1from baml_client import baml as b
2
3# Default model
4resume = await b.ExtractResume(resume_text)
5
6# Use different models for different scenarios
7cheap_extraction = await b.ExtractResume(simple_text, {"client": "GPT35"})
8quality_extraction = await b.ExtractResume(complex_text, {"client": "Claude"})
9private_extraction = await b.ExtractResume(sensitive_text, {"client": "Llama"})
10
11# Same interface, same types, different models!

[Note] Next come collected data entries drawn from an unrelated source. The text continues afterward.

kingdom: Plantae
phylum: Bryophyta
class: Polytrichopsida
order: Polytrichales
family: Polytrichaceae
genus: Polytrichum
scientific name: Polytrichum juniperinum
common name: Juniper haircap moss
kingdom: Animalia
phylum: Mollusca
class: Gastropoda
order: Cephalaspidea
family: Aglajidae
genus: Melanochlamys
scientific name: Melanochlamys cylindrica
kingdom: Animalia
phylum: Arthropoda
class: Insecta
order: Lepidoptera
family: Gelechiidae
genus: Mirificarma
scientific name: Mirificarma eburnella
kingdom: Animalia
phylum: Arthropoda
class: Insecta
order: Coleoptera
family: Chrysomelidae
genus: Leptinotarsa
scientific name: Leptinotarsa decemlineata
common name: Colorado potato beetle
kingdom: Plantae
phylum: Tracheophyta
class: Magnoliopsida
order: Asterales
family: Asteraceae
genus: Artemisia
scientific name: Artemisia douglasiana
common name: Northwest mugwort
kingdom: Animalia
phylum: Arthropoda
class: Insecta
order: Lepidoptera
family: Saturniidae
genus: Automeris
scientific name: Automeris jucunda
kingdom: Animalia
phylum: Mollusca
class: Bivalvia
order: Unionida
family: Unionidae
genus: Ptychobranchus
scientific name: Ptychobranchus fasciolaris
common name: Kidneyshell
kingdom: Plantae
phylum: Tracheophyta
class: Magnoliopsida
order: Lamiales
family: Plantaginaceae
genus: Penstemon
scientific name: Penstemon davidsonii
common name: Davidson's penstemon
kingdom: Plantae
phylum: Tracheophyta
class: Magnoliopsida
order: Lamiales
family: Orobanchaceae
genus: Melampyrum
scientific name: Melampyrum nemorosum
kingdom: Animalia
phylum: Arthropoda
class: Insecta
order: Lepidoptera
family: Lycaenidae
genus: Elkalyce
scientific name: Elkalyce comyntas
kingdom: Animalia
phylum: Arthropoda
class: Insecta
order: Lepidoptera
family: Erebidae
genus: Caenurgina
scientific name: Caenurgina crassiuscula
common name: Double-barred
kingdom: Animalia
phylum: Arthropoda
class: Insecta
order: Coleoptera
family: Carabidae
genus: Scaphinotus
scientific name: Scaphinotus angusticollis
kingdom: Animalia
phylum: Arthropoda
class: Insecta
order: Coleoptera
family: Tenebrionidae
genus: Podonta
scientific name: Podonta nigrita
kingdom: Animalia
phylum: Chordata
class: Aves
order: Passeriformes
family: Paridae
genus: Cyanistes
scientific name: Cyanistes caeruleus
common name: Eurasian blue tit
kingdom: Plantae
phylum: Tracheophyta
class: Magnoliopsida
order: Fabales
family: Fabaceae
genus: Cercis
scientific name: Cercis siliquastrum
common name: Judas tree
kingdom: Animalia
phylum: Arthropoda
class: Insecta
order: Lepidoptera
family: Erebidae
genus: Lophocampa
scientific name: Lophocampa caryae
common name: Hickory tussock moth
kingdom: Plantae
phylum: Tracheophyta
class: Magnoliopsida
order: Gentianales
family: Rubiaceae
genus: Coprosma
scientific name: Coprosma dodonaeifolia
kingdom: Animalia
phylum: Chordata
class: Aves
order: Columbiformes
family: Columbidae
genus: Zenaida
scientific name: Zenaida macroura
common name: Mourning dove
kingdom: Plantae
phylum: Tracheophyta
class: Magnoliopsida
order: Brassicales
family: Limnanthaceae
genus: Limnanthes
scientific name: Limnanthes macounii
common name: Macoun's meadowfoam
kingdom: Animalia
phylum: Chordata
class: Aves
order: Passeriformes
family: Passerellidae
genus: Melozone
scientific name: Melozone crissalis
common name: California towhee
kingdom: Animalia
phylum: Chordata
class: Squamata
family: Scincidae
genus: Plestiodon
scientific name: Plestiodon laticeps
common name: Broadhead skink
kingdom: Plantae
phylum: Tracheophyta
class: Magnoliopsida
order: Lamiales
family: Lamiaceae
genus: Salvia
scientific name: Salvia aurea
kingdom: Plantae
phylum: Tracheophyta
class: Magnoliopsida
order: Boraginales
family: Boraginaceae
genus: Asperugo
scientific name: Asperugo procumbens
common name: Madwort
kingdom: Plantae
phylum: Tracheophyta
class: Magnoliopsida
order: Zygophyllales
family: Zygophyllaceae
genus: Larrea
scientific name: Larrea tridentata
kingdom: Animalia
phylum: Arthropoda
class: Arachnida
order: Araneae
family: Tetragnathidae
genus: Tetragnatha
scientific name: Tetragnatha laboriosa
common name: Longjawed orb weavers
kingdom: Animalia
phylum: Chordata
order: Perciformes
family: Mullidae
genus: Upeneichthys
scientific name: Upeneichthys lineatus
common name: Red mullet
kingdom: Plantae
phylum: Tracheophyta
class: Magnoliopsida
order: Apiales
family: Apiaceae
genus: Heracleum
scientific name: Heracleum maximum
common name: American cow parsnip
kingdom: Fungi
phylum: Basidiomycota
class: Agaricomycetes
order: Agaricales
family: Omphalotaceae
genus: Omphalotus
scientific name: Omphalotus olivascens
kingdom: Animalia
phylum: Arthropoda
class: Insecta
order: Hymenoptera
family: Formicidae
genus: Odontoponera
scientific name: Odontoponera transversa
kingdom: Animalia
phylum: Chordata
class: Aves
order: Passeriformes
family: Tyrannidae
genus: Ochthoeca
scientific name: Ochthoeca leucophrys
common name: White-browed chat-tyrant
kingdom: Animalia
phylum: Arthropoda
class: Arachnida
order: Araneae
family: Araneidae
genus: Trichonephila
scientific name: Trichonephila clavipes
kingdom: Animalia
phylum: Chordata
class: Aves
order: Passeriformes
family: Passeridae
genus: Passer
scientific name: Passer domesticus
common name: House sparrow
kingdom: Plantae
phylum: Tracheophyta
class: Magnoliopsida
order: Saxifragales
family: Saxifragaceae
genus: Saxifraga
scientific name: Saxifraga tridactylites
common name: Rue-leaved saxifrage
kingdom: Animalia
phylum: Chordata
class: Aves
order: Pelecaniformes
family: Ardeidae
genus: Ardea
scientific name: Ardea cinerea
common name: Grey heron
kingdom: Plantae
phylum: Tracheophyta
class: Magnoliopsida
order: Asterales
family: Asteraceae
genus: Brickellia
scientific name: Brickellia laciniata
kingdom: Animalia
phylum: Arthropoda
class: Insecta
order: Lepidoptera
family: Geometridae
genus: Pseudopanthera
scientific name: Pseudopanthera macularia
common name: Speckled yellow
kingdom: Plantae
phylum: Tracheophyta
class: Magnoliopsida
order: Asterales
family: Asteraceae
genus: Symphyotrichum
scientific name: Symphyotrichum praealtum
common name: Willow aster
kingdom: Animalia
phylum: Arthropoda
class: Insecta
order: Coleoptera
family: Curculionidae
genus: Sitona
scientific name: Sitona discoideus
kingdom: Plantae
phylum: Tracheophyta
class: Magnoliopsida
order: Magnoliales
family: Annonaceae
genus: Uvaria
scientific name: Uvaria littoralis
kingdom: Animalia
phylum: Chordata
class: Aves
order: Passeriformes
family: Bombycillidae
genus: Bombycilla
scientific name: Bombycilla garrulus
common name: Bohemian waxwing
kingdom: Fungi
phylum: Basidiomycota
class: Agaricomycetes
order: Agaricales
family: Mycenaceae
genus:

Testing without burning money

With BAML’s VSCode extension:

BAML VSCode playground with instant testing
  1. Write your test cases - Visual interface for test data
  2. See the exact prompt - No hidden abstractions
  3. Test instantly without API calls
  4. Iterate until perfect - Instant feedback loop
  5. Save test cases for CI/CD
Opening BAML playground from VSCode

No mocking, no token costs, real testing.

Built for production

1// Retry configuration
2client<llm> GPT4WithRetries {
3 provider openai
4 options {
5 model "gpt-4o"
6 temperature 0.1
7 }
8 retry_policy {
9 max_retries 3
10 strategy exponential_backoff
11 }
12}
13
14// Fallback chains
15client<llm> SmartRouter {
16 provider fallback
17 options {
18 clients ["GPT4", "Claude", "GPT35"]
19 }
20}

All the production concerns handled declaratively.

The bottom line

OpenAI’s structured outputs are great if you:

  • Only use OpenAI models
  • Don’t need prompt customization
  • Have simple extraction needs

But production LLM applications need more:

BAML’s advantages over OpenAI SDK:

  • Model flexibility - Works with GPT, Claude, Gemini, Llama, and any future model
  • Prompt transparency - See and optimize exactly what’s sent to the LLM
  • Real testing - Test in VSCode without burning tokens or API calls
  • Production features - Built-in retries, fallbacks, and smart routing
  • Cost optimization - Understand token usage and optimize prompts
  • Schema-Aligned Parsing - Get structured outputs from any model, not just OpenAI
  • Streaming + Structure - Stream structured data with loading bars

Why this matters:

  • Future-proof - Never get locked into one model provider
  • Faster development - Instant testing and iteration in your editor
  • Better reliability - Built-in error handling and fallback strategies
  • Team productivity - Prompts are versioned, testable code
  • Cost control - Optimize token usage across different models

With BAML, you get all the benefits of OpenAI’s structured outputs plus the flexibility and control needed for production applications.

Limitations of BAML

BAML has some limitations:

  1. It’s a new language (though easy to learn)
  2. Best experience needs VSCode
  3. Focused on structured extraction

If you’re building a simple OpenAI-only prototype, the OpenAI SDK is fine. If you’re building production LLM features that need to scale, try BAML.